=== Begin Enclosure ===

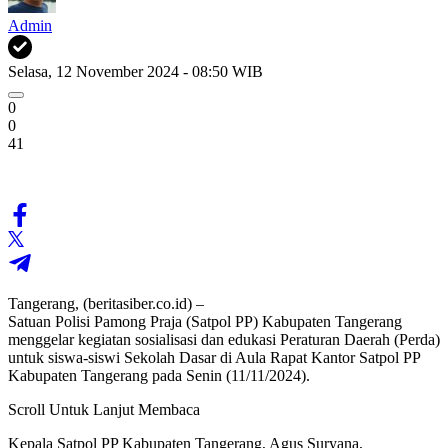
Admin
Selasa, 12 November 2024 - 08:50 WIB
0
0
41
Tangerang, (beritasiber.co.id) –
Satuan Polisi Pamong Praja (Satpol PP) Kabupaten Tangerang
menggelar kegiatan sosialisasi dan edukasi Peraturan Daerah (Perda)
untuk siswa-siswi Sekolah Dasar di Aula Rapat Kantor Satpol PP
Kabupaten Tangerang pada Senin (11/11/2024).
Scroll Untuk Lanjut Membaca
Kepala Satpol PP Kabupaten Tangerang, Agus Suryana,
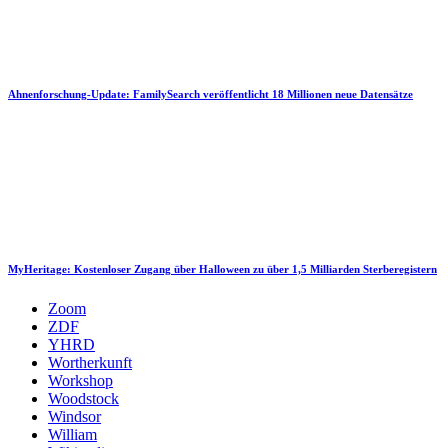
Ahnenforschung-Update: FamilySearch veröffentlicht 18 Millionen neue Datensätze
MyHeritage: Kostenloser Zugang über Halloween zu über 1,5 Milliarden Sterberegistern
Zoom
ZDF
YHRD
Wortherkunft
Workshop
Woodstock
Windsor
William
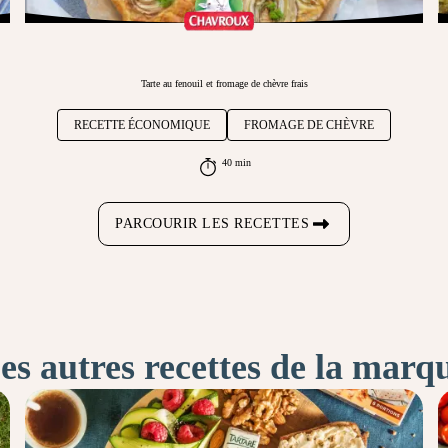
Tarte au fenouil et fromage de chèvre frais
RECETTE ÉCONOMIQUE
FROMAGE DE CHÈVRE
40 min
PARCOURIR LES RECETTES
es autres recettes de la marq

=== End Enclosure ===

§ Problem to solve
Everything in the data above gets copied exactly. Only the pictures are skipped.

§ Expected answer
Admin
Selasa, 12 November 2024 - 08:50 WIB
0
0
41
Tangerang, (beritasiber.co.id) –
Satuan Polisi Pamong Praja (Satpol PP) Kabupaten Tangerang
menggelar kegiatan sosialisasi dan edukasi Peraturan Daerah (Perda)
untuk siswa-siswi Sekolah Dasar di Aula Rapat Kantor Satpol PP
Kabupaten Tangerang pada Senin (11/11/2024).
Scroll Untuk Lanjut Membaca
Kepala Satpol PP Kabupaten Tangerang, Agus Suryana,
Ahnenforschung-Update: FamilySearch veröffentlicht 18 Millionen neue Datensätze
MyHeritage: Kostenloser Zugang über Halloween zu über 1,5 Milliarden Sterberegistern
Zoom
ZDF
YHRD
Wortherkunft
Workshop
Woodstock
Windsor
William
Tarte au fenouil et fromage de chèvre frais
RECETTE ÉCONOMIQUE
FROMAGE DE CHÈVRE
40 min
PARCOURIR LES RECETTES
es autres recettes de la marq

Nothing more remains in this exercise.